In poker, the buck or dealer button is a marker used to indicate the player who is dealing or, in casino games with a house dealer, the player who acts last on that deal (who would be the dealer in a home game). The term button is also used for a variety of plastic discs, or lammers, used by casinos to mark the status of players.

History

When poker became a popular saloon game in the United States in the middle of the nineteenth century, the integrity of the players was unreliable and the honor codes that had regulated gambling for centuries became inadequate. Because the dealer has the greatest opportunity to cheat (by manipulating the specific cards that players receive, or by inspecting the dealt cards), the players would take turns in this role. To avoid arguments about whose turn it was to deal, the person who was next due to deal would be given a marker. This marker was moved clockwise around the table after each hand. A knife was commonly used as a marker, and the marker became generally known as a "buck", as an abbreviated reference to the buck's horn that formed the handle of many knives at that time.

- [DATASET]

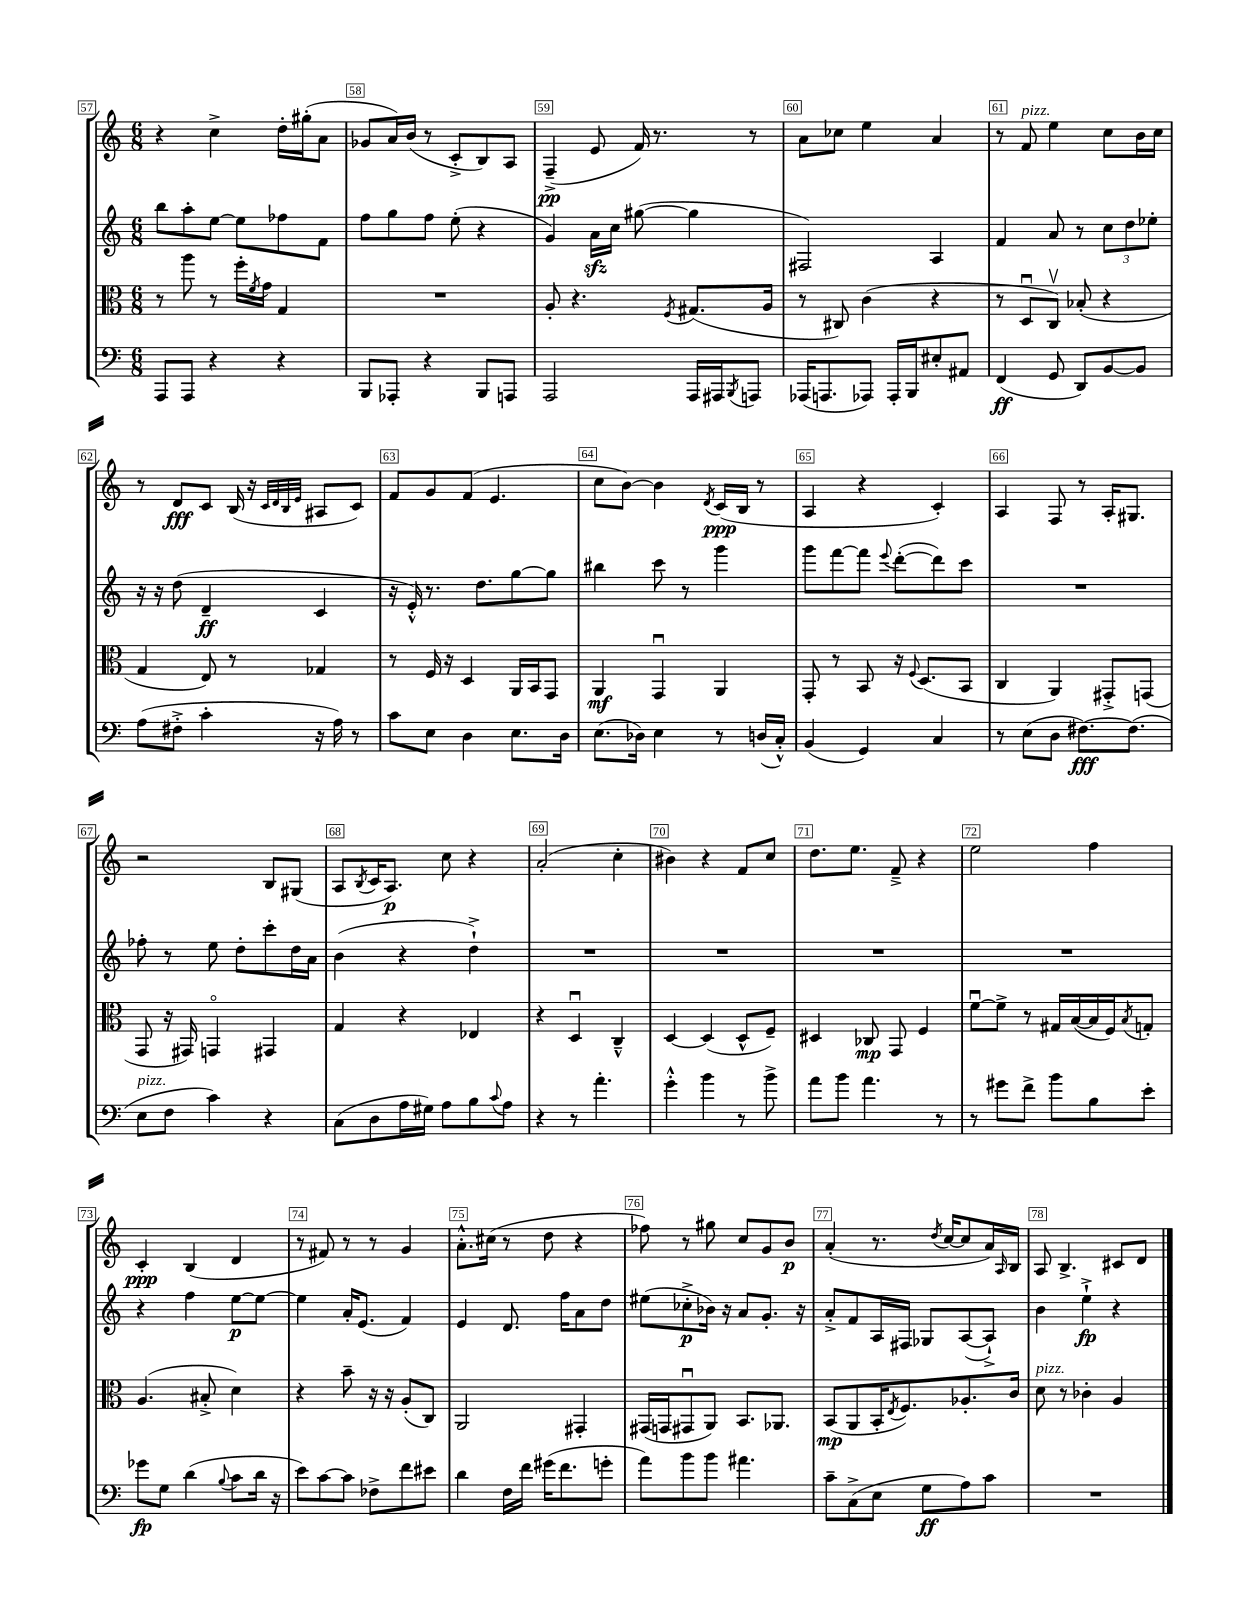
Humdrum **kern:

**kern	**kern	**kern	**kern
*staff4	*staff3	*staff2	*staff1
*clefF4	*clefC3	*clefG2	*clefG2
*k[]	*k[]	*k[]	*k[]
*M6/8	*M6/8	*M6/8	*M6/8
8AAA	8r	8bb	4r
8AAA	8aa	8aa'	.
4r	8r	[8ee	4cc^
.	16ff'	8ee]	.
.	8qf	.	.
.	16g	.	.
4r	4G	8ff-	16dd'
.	.	.	(16gg#'
.	.	8f	8a
=	=	=	=
8BBB	2.r	8ff	8g-
8AAA-'	.	8gg	16a)
.	.	.	(16b
4r	.	8ff	8r
.	.	(8ee'	8c'^
8BBB	.	4r	8B)
8AAA	.	.	8A
=	=	=	=
2AAA	8A'	4g)	(4F~^
.	4.r	.	.
.	.	16a	8e
.	.	16cc	.
.	.	([8gg#	16f)
.	.	.	8.r
.	8qF	.	.
16AAA	(8.G#	4gg#]	.
16AAA#	.	.	.
8qBBB	.	.	.
8AAA	.	.	8r
.	16A	.	.
=	=	=	=
(16AAA-	8r	2F#)	8a
8.AAA	.	.	.
.	8C#)	.	8cc-
8AAA-)	(4c	.	4ee
16AAA-'	.	.	.
16BBB	.	.	.
8E#'	4r	4A	4a
8AA#	.	.	.
=	=	=	=
(4FF	8r	4f	8r
.	8Du	.	8f
8GG	8Cv)	8a	4ee
8DD)	(8B-'	8r	.
[8BB	4r	12cc	8cc
.	.	12dd	.
8BB]	.	.	16b
.	.	12ee-'	.
.	.	.	16cc
=	=	=	=
(8A	4G	16r	8r
.	.	16r	.
8F#'^	.	(8dd	8d
4c'	8E)	4d~	8c
.	8r	.	(16B
.	.	.	16r
.	.	.	32qqc
.	.	.	32qqd
.	.	.	32qqB
.	.	.	32qqe
16r	4G-	4c	8A#
16A)	.	.	.
8r	.	.	8c)
=	=	=	=
8c	8r	16r	8f
.	.	16e'^^)	.
8E	16F	8.r	8g
.	16r	.	.
4D	4D	.	(8f
.	.	8.dd	.
.	.	.	4.e
8.E	16AA	[8gg	.
.	16BB	.	.
.	8GG	8gg]	.
16D	.	.	.
=	=	=	=
(8.E	4AA	4bb#	8cc
.	.	.	[8b)
16D-)	.	.	.
4E	4GGu	8ccc	4b]
.	.	8r	.
.	.	.	8qd
8r	4AA	4ggg	(16c
.	.	.	16B
(16D	.	.	8r
16C'^^)	.	.	.
=	=	=	=
(4BB	8GG'	8ggg	4A
.	8r	[8fff	.
4GG)	8BB	8fff]	4r
.	.	8qqeee	.
.	16r	([8ddd'	.
.	8qqF	.	.
.	(8.D	.	.
4C	.	8ddd])	4c')
.	8BB	8ccc	.
=	=	=	=
8r	4C	2.r	4A
(8E	.	.	.
8D	4AA)	.	8F
[8.F#)	.	.	8r
.	8GG#'^	.	16A'
(8.F#]	.	.	8.G#
.	(8GG	.	.
=	=	=	=
8E	8GG	8ff-'	2r
8F	16r	8r	.
.	16GG#)	.	.
4c)	4GGo	8ee	.
.	.	8dd'	.
4r	4GG#	8ccc'	8B
.	.	16dd	(8G#
.	.	16a	.
=	=	=	=
(8C	4G	(4b	8A
.	.	.	8qB
8D	.	.	16c
.	.	.	8.A)
16A	4r	4r	.
16G#)	.	.	.
8A	.	.	8cc
8B	4E-	4dd`^)	4r
8qqc	.	.	.
8A	.	.	.
=	=	=	=
4r	4r	2.r	(2a'
8r	4Du	.	.
4.a'	.	.	.
.	4C~^^	.	4cc'
=	=	=	=
4g'^^	[4D	2.r	4b#)
4b	(4D]	.	4r
8r	8D^^	.	8f
8b^	8F~)	.	8cc
=	=	=	=
8a	4D#	2.r	8.dd
8b	.	.	.
.	.	.	8.ee
4.a	8C-	.	.
.	8GG	.	8f~^
.	4F	.	4r
8r	.	.	.
=	=	=	=
8r	[8fu	2.r	2ee
8g#	8f^]	.	.
8f^	8r	.	.
8b	16G#	.	.
.	([16B	.	.
8B	16B]	.	4ff
.	16F)	.	.
.	8qB	.	.
8e'	8G'	.	.
=	=	=	=
8g-	(4.A	4r	4c'
8G	.	.	.
(4d	.	4ff	(4B
.	8B#'^	.	.
8qqB	.	.	.
8c	4d)	[8ee	4d
16d	.	8ee_	.
16r	.	.	.
=	=	=	=
8e)	4r	4ee]	8r
[8c	.	.	8f#)
8c]	8b~	16a'	8r
.	.	(8.e	.
8F-^	16r	.	8r
.	16r	.	.
8f	(8A'	4f)	4g
8e#	8C)	.	.
=	=	=	=
4d	2AA	4e	8.a'^^
.	.	.	(16cc#
16F	.	8.d	8r
16f	.	.	.
(16g#	.	.	8dd
8.f	.	16ff	.
.	4GG#'	8a	4r
8g'	.	8dd	.
=	=	=	=
8a)	(16GG#	(8ee#	8ff-)
.	16GG	.	.
8b	8GG#u	8cc-'^	8r
8b	8AA)	16b-)	8gg#
.	.	16r	.
4.a#	8.BB	8a	8cc
.	.	8.g'	8g
.	8.AA-	.	.
.	.	.	8b
.	.	16r	.
=	=	=	=
8c~	(8BB	8a'^	(4a'
(8C^	8AA	8f	.
8E	16BB'	16A	8.r
.	8qE	.	.
.	8.F)	16F#	.
8G	.	8G-	.
.	.	.	8qdd
.	.	.	[16cc
8A)	8.A-'	([8A	8cc]
8c	.	8A`^])	16a)
.	.	.	16qqA
.	16c	.	16B
=	=	=	=
2.r	8d	4b	8A
.	8r	.	4.B^
.	4c-'	4ee`^	.
.	4A	4r	8c#
.	.	.	8d
==	==	==	==
*-	*-	*-	*-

- [DIRECTIVE A] List every name the text on the poker dealer button gives for a marker or disc.
- [DIRECTIVE B] Duplicate the text on the poker dealer button between "When poker became" and "at that time.", inclusive.
- [DIRECTIVE C] Pick up the text on the history of the poker dealer button where it stops, and carry it forward.
The rows play no part in this work.

- [RESPONSE A] buck, dealer button, button, lammers

- [RESPONSE B]
When poker became a popular saloon game in the United States in the middle of the nineteenth century, the integrity of the players was unreliable and the honor codes that had regulated gambling for centuries became inadequate. Because the dealer has the greatest opportunity to cheat (by manipulating the specific cards that players receive, or by inspecting the dealt cards), the players would take turns in this role. To avoid arguments about whose turn it was to deal, the person who was next due to deal would be given a marker. This marker was moved clockwise around the table after each hand. A knife was commonly used as a marker, and the marker became generally known as a "buck", as an abbreviated reference to the buck's horn that formed the handle of many knives at that time.

- [RESPONSE C]
When the dealer had finished dealing the cards he "passed the buck". According to Martin, the earliest use of the phrase in print is in the July 1865 edition of Weekly New Mexican: "They draw at the commissary, and at poker after they have passed the buck." The phrase then appears frequently in many sources so it probably originated at about this time. However, Mark Twain cited it as common slang in Virginia City when he was a reporter there in 1862.

"Passing the buck" soon became a metaphor for dodging responsibility. U.S. President Harry S. Truman was noted for a sign in his office reading "The buck stops here." It was a gift from  Fred Canfil, who found a similar sign in the warden's office at the Federal Reformatory at El Reno, Oklahoma.

The use of other small disks as such markers led to the alternative term "button". Silver dollars were later used as markers and it has been suggested that this is the origin of "buck" as a slang term for "dollar," though by no means is there universal agreement on this subject. The marker is also referred to as "the hat". The origin of this term is believed to stem from the wearing of a hat having been used to denote dealership.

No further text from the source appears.